**Request:**
Can you print again, without any change, the lines of the source data from the one containing "scientific name: Sterna forsteri" through the last line of the source data? Start at that line and go to the end, keeping both ends.

(Source data)
□ □ □

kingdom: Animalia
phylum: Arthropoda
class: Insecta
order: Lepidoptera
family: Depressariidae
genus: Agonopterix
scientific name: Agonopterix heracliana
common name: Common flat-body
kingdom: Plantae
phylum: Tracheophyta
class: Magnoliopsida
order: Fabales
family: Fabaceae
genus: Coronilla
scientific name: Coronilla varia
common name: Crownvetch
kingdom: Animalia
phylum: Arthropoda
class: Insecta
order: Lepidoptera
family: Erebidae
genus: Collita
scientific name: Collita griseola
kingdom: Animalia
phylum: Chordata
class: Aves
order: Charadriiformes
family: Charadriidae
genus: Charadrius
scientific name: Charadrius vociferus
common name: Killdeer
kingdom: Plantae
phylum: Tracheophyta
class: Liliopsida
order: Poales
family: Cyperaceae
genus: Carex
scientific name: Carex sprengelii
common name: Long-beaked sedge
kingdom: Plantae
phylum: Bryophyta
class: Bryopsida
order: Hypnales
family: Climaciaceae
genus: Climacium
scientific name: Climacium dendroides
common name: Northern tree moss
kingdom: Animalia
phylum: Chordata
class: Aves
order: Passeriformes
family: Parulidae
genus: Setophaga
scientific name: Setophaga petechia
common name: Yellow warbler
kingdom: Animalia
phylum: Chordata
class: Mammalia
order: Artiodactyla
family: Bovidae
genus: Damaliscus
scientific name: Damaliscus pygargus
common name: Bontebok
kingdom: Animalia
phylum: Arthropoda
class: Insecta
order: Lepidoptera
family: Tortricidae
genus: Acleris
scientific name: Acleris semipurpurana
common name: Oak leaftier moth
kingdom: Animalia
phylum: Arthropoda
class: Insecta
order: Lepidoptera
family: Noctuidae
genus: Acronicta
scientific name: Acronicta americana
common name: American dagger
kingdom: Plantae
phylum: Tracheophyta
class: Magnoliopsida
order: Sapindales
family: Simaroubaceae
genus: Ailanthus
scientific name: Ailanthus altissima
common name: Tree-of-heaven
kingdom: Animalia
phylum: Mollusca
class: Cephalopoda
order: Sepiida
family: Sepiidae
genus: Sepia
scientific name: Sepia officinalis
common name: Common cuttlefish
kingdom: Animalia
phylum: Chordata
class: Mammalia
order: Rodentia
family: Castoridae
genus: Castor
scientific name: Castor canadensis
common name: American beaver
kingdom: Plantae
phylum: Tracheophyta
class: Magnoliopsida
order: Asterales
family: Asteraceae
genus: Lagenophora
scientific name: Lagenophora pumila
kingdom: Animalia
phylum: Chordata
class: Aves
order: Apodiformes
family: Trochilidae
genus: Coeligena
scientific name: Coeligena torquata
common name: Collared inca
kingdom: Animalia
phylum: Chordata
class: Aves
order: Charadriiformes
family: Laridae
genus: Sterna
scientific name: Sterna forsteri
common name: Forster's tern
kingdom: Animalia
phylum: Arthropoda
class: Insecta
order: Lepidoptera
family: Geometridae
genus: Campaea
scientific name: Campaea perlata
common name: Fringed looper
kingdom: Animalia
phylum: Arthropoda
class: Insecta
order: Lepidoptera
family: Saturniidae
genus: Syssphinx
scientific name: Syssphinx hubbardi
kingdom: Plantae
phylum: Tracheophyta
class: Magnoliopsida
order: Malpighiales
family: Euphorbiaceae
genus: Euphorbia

□ □ □

**Answer to the exercise:**
scientific name: Sterna forsteri
common name: Forster's tern
kingdom: Animalia
phylum: Arthropoda
class: Insecta
order: Lepidoptera
family: Geometridae
genus: Campaea
scientific name: Campaea perlata
common name: Fringed looper
kingdom: Animalia
phylum: Arthropoda
class: Insecta
order: Lepidoptera
family: Saturniidae
genus: Syssphinx
scientific name: Syssphinx hubbardi
kingdom: Plantae
phylum: Tracheophyta
class: Magnoliopsida
order: Malpighiales
family: Euphorbiaceae
genus: Euphorbia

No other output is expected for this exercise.